- _TEXTE FOURNI_:
○ ○ ○ ○ ○

L’école du modèle A est organisée par le principe de la préparation des élèves au monde professionnel, qui exige une étroite collaboration entre le monde professionnel et le monde scolaire, permettant de définir les compétences dont le marché a besoin. Cette collaboration régit la totalité du parcours scolaire, et au-delà assure la continuité entre formation initiale et formation continue tout au long de la vie.

L’enseignement primaire est centré sur l’apprentissage des « enseignements transversaux » (bases de la culture écrite, à transmettre par les méthodes actives). Ces enseignements transversaux occupent une place minoritaire et décroissante dans le second cycle, prioritairement consacré à la professionnalisation et à l’alternance (2 années de stage sur 7 au total) : d’abord sous forme de modules de préprofessionnalisation familiarisant les élèves avec les six grands champs de l’activité professionnelle ; les élèves se spécialisant ensuite (à l’entrée au lycée) par le choix d’une majeure et d’une mineure parmi ces derniers. L’enseignement supérieur assure la formation des adultes tout au long de la vie et prépare pour sa part directement aux métiers. L’accumulation des crédits obtenus en 2ème cycle, puis en formation continue et par validation des acquis de l’expérience définit les compétences de l’intéressé et gère une carrière qui ainsi ne s’enferme pas nécessairement dans les acquis initiaux et les positions subalternes.

* Concurrence et inégalités sociales

Admettons, c’est la règle du jeu idéaltypique que nous propose France Stratégie, l’idée d’une école complètement envahie par l’utilitarisme économique, et négligeant le constat historique récurrent selon lequel aucune société humaine n’a jamais renoncé à sa part de culture libre, où la pensée s’exerce pour le seul plaisir de la réflexion, du jeu, de la connaissance gratuite et de la recherche esthétique. Reste une question : ce premier modèle, qui se veut comme les autres une alternative au système actuel, répond-il vraiment à cette intention ? Certes, il se différencie significativement de l’existant en poussant à son terme la logique actuellement à l’œuvre qui voit les besoins de l’entreprise et l’état du marché du travail peser de façon croissante sur la détermination des contenus et des parcours scolaires. Mais rompt-il pour autant avec le principe dont la critique étaye toute l’argumentation du rapport, celui de la mise en concurrence des élèves dans une école qui assure l’égalité de la sélection bien mieux que celle de la réussite, pour reprendre la formule d’A. Prost ? C’est peu crédible.

○ ○ ○ ○ ○

- _ITEMS ENREGISTRÉS_:
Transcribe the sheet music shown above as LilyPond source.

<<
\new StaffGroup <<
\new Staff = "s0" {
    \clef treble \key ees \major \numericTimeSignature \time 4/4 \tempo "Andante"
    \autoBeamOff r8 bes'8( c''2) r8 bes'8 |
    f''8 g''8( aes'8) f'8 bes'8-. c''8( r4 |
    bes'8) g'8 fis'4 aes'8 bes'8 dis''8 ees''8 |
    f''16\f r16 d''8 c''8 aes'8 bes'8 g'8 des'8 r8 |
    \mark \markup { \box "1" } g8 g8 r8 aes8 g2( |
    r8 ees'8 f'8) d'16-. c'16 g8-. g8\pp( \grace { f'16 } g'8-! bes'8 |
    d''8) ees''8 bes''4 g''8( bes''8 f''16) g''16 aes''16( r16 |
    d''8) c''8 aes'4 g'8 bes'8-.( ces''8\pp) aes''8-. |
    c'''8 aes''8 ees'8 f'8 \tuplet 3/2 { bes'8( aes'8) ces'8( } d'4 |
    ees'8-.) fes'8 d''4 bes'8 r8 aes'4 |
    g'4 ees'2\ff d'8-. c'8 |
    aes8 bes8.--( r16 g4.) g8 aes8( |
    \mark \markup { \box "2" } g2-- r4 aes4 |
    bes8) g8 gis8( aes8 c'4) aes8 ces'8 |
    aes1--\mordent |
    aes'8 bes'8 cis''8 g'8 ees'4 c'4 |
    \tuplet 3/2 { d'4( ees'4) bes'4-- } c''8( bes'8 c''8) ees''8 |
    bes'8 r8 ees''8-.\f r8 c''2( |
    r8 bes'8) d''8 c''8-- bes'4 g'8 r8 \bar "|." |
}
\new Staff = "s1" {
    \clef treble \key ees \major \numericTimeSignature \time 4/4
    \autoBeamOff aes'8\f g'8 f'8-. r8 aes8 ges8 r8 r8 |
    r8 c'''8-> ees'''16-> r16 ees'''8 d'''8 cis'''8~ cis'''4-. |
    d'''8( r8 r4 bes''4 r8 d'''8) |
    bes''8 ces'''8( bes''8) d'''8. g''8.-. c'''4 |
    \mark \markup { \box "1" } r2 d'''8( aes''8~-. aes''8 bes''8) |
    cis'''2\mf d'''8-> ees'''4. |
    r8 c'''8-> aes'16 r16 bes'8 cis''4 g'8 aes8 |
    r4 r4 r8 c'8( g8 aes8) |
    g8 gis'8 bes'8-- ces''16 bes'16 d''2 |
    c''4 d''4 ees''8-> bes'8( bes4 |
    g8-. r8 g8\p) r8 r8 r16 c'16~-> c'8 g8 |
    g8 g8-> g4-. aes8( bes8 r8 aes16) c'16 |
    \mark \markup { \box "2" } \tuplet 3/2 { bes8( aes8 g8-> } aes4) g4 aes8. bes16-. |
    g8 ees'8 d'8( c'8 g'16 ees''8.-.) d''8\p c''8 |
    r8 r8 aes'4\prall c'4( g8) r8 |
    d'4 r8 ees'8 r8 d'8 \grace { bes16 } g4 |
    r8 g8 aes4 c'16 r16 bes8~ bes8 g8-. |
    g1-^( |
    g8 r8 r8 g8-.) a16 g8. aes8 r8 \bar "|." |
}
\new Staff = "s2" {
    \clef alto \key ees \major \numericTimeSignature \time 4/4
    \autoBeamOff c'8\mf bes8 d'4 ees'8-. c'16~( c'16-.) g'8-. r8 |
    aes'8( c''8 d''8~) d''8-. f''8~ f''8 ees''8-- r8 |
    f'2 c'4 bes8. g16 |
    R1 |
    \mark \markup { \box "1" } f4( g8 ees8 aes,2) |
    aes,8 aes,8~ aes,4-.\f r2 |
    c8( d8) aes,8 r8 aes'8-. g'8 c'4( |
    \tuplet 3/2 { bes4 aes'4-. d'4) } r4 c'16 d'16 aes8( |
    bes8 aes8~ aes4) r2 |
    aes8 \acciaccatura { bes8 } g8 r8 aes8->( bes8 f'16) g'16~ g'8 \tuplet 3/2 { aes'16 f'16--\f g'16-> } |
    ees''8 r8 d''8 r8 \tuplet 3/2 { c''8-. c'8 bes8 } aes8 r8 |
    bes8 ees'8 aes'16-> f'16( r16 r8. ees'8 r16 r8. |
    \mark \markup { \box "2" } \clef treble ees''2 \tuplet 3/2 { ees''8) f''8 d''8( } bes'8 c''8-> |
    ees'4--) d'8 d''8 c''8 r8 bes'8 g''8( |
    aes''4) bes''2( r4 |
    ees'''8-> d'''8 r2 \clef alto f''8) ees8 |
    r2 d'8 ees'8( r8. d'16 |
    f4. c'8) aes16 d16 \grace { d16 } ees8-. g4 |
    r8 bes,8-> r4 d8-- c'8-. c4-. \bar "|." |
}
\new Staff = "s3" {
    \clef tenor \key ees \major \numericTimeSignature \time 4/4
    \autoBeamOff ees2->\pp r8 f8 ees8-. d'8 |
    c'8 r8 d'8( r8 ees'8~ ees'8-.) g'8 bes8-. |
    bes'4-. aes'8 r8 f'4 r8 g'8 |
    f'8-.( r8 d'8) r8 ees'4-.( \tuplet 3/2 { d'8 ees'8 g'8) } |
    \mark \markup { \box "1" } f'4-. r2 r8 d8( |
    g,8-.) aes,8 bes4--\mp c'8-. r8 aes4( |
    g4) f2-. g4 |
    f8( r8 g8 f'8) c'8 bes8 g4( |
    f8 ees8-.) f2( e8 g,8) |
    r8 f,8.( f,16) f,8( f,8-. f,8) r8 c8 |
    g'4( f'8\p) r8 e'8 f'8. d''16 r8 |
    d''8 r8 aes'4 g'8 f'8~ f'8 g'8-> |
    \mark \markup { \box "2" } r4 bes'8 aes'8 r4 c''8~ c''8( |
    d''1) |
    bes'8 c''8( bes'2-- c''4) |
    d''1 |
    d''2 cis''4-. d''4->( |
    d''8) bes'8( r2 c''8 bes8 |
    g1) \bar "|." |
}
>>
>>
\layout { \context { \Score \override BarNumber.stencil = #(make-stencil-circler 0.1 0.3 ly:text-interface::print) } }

○ ○ ○ ○ ○

- _OBJECTIFS_:
1. D'après le texte sur l'école du modèle A, pourquoi une étroite collaboration entre le monde professionnel et le monde scolaire est-elle nécessaire ? Répondez en une à trois phrases.
2. Dans le texte sur l'école du modèle A, combien d'années de stage le second cycle comporte-t-il, et sur combien d'années au total ?
3. Poursuivez le texte sur l'école du modèle A après sa dernière phrase.

- _RÉPONSES_:
1. Cette collaboration est exigée par le principe qui organise l'école du modèle A : préparer les élèves au monde professionnel. Elle permet de définir les compétences dont le marché a besoin.

2. Deux années de stage sur sept au total.

3.
L’école « de la préparation au monde professionnel » réduit chaque étape de la scolarité à un pas de plus vers l’accès direct au métier, au moins à partir de l’entrée dans le secondaire. Comment le parcours scolaire pourrait-il, dans ces conditions, ne pas faire l’objet d’un affrontement plus vif encore qu’aujourd’hui entre les familles, les élèves, les milieux sociaux ? Son organisation s’y prête : dès 15/16 ans, les élèves sont invités à choisir « librement » les champs professionnels qu’ils souhaitent investir puis au sein de ces champs le métier qu’ils souhaitent exercer. Or l’expérience montre à l’envi que les décisions qui sont laissées à la libre appréciation des familles et des jeunes constituent des moments clé dans le jeu de la concurrence. Elles renforcent toujours le « libre » exercice des déterminismes sociaux, grâce au jeu combiné d’ambitions mesurées à la position sociale et d’une connaissance très inégale des choix les plus rentables.

Qui plus est on voit mal comment les acquis des élèves en matière de « savoirs transversaux » pourraient ne pas peser dans les orientations professionnelles : or rien ne s’oppose, dans le modèle A, à la perpétuation des inégalités scolaires qu’on peut observer aujourd’hui à la sortie du primaire et dont on sait le caractère décisif pour toute la suite de la scolarité.

On ne saurait au total exclure que l’école « de la préparation au monde professionnel » soit plus soumise encore que notre actuel système éducatif à la concurrence et aux inégalités sociales. Il n’est même pas sûr qu’elle satisferait le patronat, conscient sans doute de la nécessité de trouver sur le marché du travail des titulaires de savoirs disciplinaires de haut niveau dont les experts de France Stratégie ne semblent pas avoir prévu la formation (laquelle est incompatible avec l’étiolement rapide de la part des « enseignements transversaux).

L’école de l’accomplissement personnel (modèle B)

* L’élaboration d’un « curriculum-projet »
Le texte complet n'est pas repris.